This year’s edition of the annual survey conducted by Metlife Survey of the American Teacher found that 82% of American teachers were either somewhat satisfied or very satisfied with their career choice. The media, however, chose to concentrate on the downside – pointing out that teacher dissatisfaction numbers which came in at 17% were the highest they have been in 25 years.
After years of budget cuts and increasingly acrimonious education reform debate, the fact that more than 8 in 10 teachers still feel that they made the right choice in their career is momentous news. According to Real Clear Politics, the underlying reasons for such high level of satisfaction are obvious: by working with children and planting the seeds of the country’s future economic prosperity, the teachers can – and usually do – take comfort in the fact that they are doing very meaningful work.
Still, the high dissatisfaction numbers are a concern, and one that education and political leaders seized on immediately by releasing statements condemning policies that caused such a dramatic fall.
Except, it appears that the dramatic fall is nothing but an after-effect of the less-than-rigorous methodology employed by Metlife in the survey.

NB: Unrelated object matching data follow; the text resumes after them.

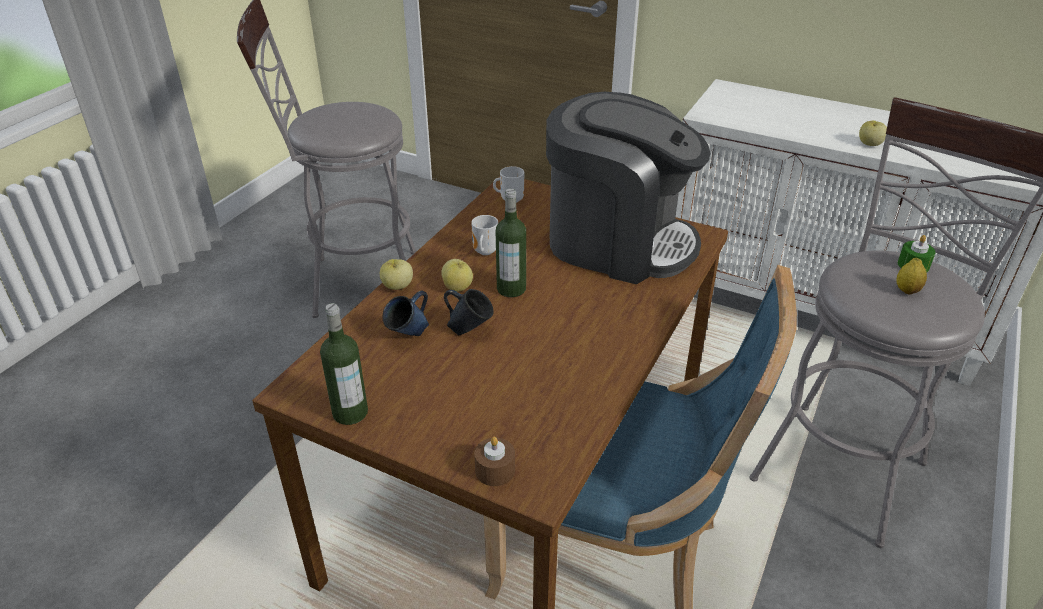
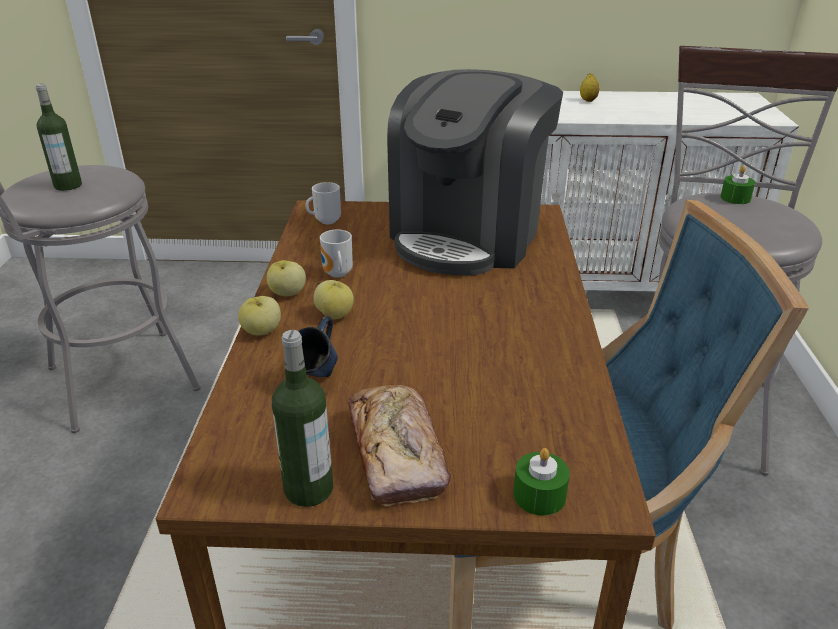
camera: 25 degrees left, 5 degrees down
blue mug [444,289,494,335] -> none
brown candle [474,437,515,486] -> green candle [513,448,570,516]
bottle [496,189,526,297] -> bottle moved to [36,84,82,191]
coffee machine [546,92,710,284] -> coffee machine turned 120 degrees clockwise [387,69,563,275]
apple [859,121,887,146] -> apple moved to [267,260,306,296]
lemon [897,258,927,295] -> lemon moved to [580,73,599,102]
none -> bread [348,385,451,506]

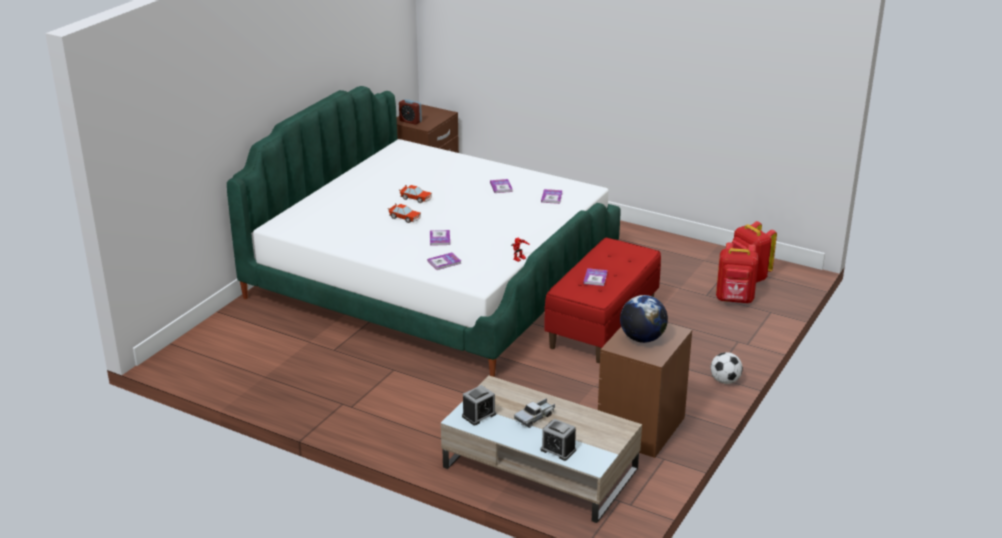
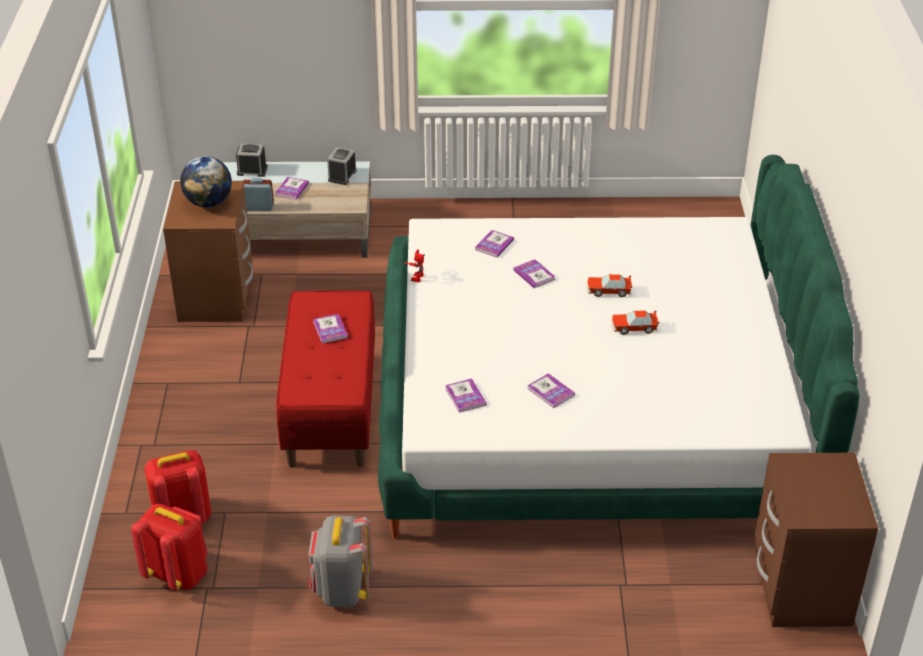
camera: 150 degrees right, 10 degrees up
alarm clock [399,99,422,125] -> alarm clock moved to [243,178,274,211]
toy truck [514,398,555,428] -> book [275,177,309,200]
football [711,352,743,384] -> none
none -> grey backpack [309,515,373,607]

The main reason is that the much-touted data point about teacher satisfaction is, to put it politely, fundamentally flawed. Metlife asks about job satisfaction in different ways in different years. In 2008 and 2009 they asked teachers, “How satisfied would you say you are with teaching as a career?” The survey didn’t ask about satisfaction in 2010, but in 2011 and 2012 teachers were asked, “How satisfied would you say you are with your job as a teacher in the public schools?” Veteran pollster and polling expert Mark Blumenthal, who is now the polling editor for The Huffington Post, says they are different questions and that “presenting the two questions on a single trend line is questionable.” He’s being polite, too. What Metlife did would be akin to asking a soldier on a tough deployment how he likes his job vs. asking him how he likes his career in the armed forces — and claiming that it was the same question.

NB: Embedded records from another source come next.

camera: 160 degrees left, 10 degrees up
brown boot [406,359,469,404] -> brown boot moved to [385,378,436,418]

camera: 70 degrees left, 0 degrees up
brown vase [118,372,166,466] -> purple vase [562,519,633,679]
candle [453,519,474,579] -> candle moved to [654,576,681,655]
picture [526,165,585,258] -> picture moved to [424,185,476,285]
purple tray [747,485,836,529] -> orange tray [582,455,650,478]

Although in conversation with Andrew Rotherham, Dana Markow, who heads the Metlife polling for Harris Interactive admitted that the change in wording might have contributed to the “dramatic fall,” she still defended the methodology.

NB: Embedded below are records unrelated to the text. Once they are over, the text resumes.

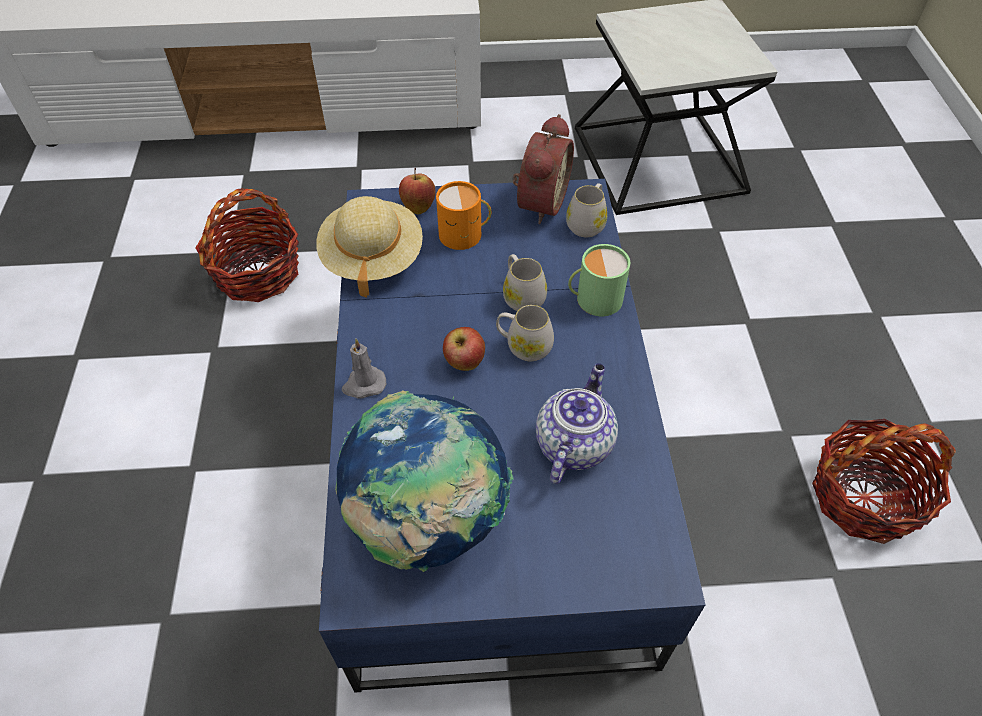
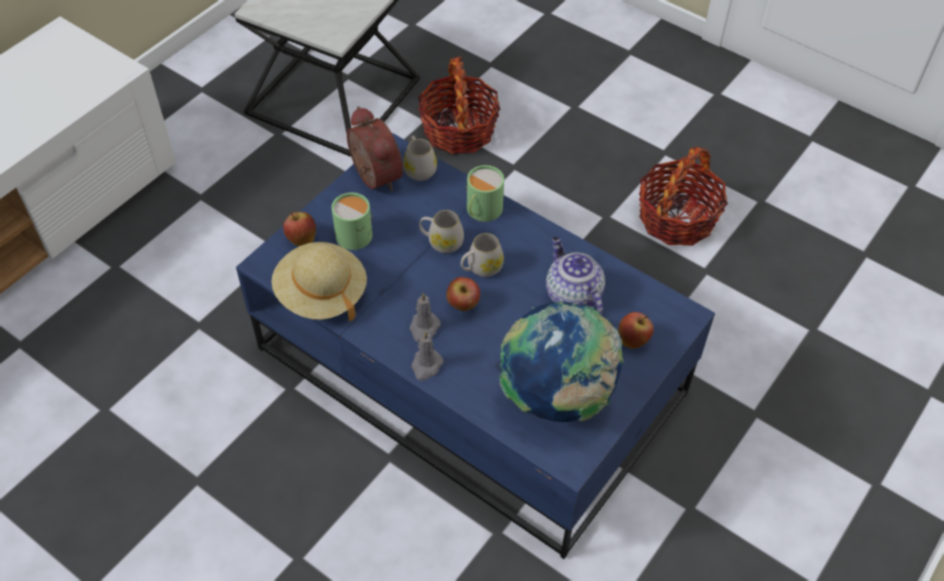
camera: 50 degrees left, 0 degrees up
basket [195,188,299,302] -> basket moved to [418,56,500,154]
orange mug [436,181,491,250] -> green mug [332,193,372,250]
none -> grey candle [409,292,441,342]
none -> apple [618,312,654,349]

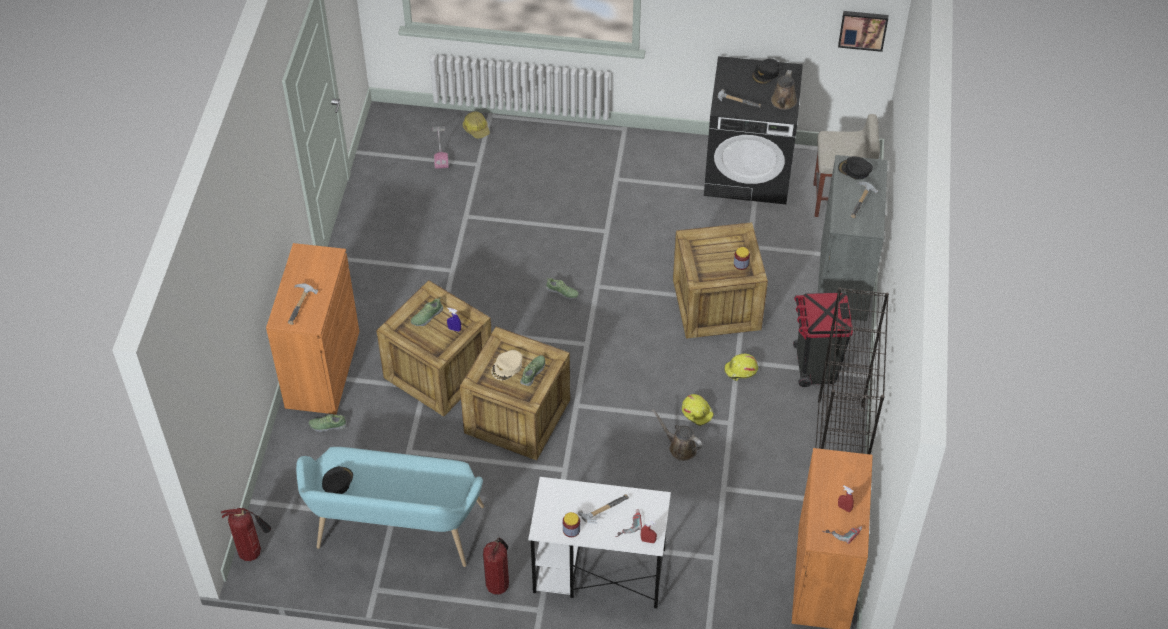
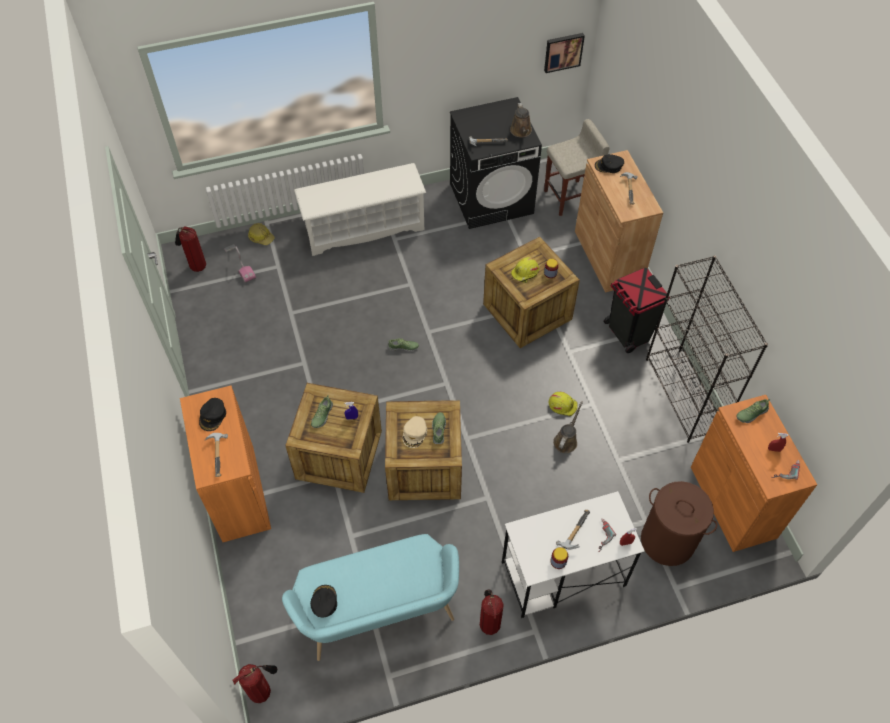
camera: 25 degrees left, 5 degrees up
shoe [309,414,347,432] -> shoe moved to [736,399,770,423]
brown watering can [652,409,703,461] -> brown watering can turned 105 degrees clockwise [553,401,583,453]
yellow hard hat [724,354,758,381] -> yellow hard hat moved to [511,257,539,283]
black cap [752,58,779,84] -> black cap moved to [199,398,226,431]
grey cabinet [818,155,888,321] -> brown cabinet [575,150,663,292]
none -> fire extinguisher [175,226,206,272]
none -> white shoe rack [294,163,426,256]
none -> brown laundry basket [641,481,717,566]

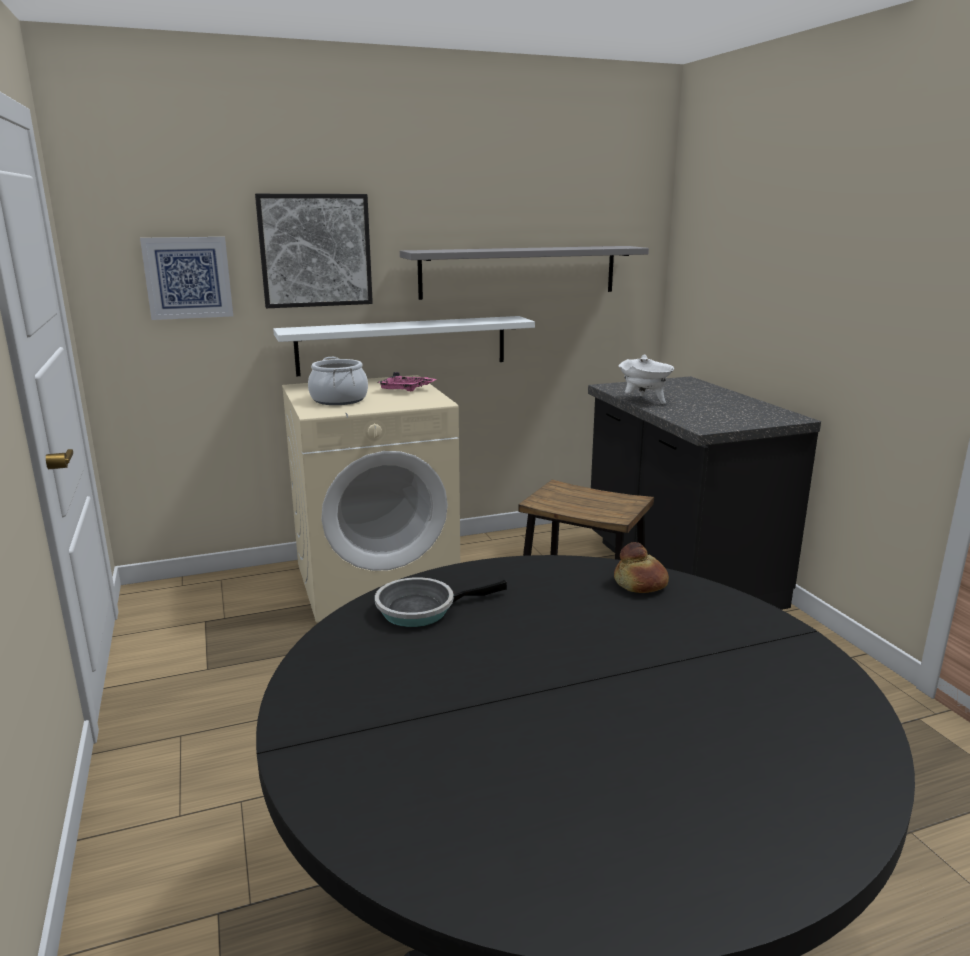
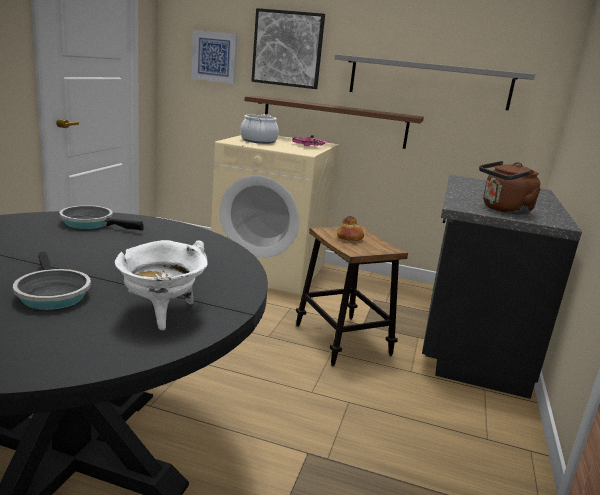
camera: 35 degrees right, 0 degrees up
white shelf [273,316,535,376] -> brown shelf [245,96,424,149]
bread [614,542,669,593] -> bread moved to [337,216,364,241]
white cooking pot [619,354,674,404] -> white cooking pot moved to [115,240,208,330]
none -> frying pan [13,252,91,310]
none -> brown kettle [479,161,541,215]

This isn’t the first time Metlife has tinkered with the wording in a similar way. Surveys in 1985 and 1986 did a similar switch from “career” to “job” and the level of satisfaction subsequently dropped.
But in 1985 and 1986, the question was also changed — again from asking about career to asking about job. What happened? Those saying they were “very satisfied” fell 11 points. It’s reasonable to infer, both as a matter of survey methodology and also common sense, that the wording does matter.